Your husband believes with all his being that he was wronged and nothing you will say will convince him otherwise. That is HIS truth. So let him cut them off as that is his right. It is also your right to not go along with it. If you do this you'll support his feelings AND yours.

He is free to hang out with whomever he wants and the same goes for you. Don't let him come between you and your family. People like your husband will isolate you from everyone if you let them. :(
 
#6 ·
Your husband believes with all his being that he was wronged and nothing you will say will convince him otherwise. That is HIS truth. So let him cut them off as that is his right. It is also your right to not go along with it. If you do this you'll support his feelings AND yours.

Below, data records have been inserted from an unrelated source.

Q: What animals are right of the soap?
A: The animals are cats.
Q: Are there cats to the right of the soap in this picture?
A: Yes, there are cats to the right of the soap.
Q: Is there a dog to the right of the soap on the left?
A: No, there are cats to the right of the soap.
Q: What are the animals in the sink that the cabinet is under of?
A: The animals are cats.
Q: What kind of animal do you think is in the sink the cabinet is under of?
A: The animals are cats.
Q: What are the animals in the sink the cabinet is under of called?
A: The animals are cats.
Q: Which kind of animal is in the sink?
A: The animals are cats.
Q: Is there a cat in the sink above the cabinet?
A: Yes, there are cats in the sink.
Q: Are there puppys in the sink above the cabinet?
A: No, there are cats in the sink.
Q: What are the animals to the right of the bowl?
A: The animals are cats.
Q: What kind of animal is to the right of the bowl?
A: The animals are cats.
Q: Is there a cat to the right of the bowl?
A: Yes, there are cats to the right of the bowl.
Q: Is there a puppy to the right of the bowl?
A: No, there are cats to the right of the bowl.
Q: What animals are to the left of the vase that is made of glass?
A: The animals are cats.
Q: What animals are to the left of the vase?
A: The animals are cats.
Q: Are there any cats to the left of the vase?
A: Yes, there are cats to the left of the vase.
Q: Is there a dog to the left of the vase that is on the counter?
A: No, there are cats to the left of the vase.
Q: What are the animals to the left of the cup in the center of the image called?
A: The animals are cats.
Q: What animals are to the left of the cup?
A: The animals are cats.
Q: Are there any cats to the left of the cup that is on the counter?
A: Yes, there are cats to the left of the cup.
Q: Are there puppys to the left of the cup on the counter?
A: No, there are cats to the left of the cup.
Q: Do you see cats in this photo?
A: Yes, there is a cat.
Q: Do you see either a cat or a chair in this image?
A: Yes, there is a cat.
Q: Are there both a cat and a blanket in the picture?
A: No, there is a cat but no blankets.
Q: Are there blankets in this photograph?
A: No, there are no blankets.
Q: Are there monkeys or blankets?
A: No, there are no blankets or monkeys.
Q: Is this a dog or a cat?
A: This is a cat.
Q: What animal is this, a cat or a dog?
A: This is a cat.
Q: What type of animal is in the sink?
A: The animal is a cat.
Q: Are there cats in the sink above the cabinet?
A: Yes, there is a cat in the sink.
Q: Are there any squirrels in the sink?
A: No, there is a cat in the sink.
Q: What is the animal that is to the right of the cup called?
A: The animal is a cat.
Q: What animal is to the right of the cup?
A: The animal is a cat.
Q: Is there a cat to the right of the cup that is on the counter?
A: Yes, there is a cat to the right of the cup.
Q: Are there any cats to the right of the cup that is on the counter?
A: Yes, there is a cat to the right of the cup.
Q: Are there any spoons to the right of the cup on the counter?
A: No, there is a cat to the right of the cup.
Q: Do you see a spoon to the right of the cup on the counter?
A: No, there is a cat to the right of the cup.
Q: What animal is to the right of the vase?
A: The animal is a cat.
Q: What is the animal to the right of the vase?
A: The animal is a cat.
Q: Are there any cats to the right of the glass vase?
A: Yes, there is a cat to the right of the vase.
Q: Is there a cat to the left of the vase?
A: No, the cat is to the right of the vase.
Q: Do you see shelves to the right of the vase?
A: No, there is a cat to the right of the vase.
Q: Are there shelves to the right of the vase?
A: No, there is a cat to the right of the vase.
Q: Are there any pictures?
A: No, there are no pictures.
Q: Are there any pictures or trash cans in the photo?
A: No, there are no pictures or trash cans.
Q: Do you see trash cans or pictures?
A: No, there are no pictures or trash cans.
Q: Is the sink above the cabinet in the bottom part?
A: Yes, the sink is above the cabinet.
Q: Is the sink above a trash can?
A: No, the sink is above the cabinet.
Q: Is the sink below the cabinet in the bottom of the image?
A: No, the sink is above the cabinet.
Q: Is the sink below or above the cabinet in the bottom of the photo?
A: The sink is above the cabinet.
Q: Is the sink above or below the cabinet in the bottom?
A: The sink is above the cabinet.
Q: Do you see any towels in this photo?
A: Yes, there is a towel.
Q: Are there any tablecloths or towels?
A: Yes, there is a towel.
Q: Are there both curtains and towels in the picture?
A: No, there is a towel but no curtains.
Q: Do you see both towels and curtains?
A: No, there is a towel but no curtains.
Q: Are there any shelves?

He is free to hang out with whomever he wants and the same goes for you. Don't let him come between you and your family. People like your husband will isolate you from everyone if you let them. :(
Thanks for this. I understand that it is what he truly believes, but I find it so difficult to not to get angry at him for it. It seems so hypocritical that he won't put in effort and yet he expects it. I am really close to my family and I get hurt when he talks badly about them. My brother recently got engaged and I was really excited to chat about it with my husband; instead, he makes snide comments. He's already said he's not going to the wedding which hurts me deeply, It'd be in a different country and I can't believe he'd expect me to do it without him over something so petty!

He also told his entire family (who I am quite close to) how awful my family is. The whole things has exploded into this big mess!
 
#8 ·
how is he in other parts of your marriage? is he so controlling with everything else - either it's his way or the highway? It is very dysfunctional that he has already cut off friends and family for a perceived slight. And now he wants to cut off your family because he can't change who they are. You know this is very sick, right? He is very selfish that he wants you to sever ties with a family you are very close with - not because they stole or cheated or committed a crime or abused people, but because he doesn't feel the love.

I would be very very resentful if my husband took a stand like that. It would affect everything. What are this guy's positives? Are you walking on eggshells so as not to upset your husband?

I don't think this issue is just about your family. Maybe this time it is, but he probably has unrealistic expectations and blows his cork about a lot of things. Are you and other people always the bad guy?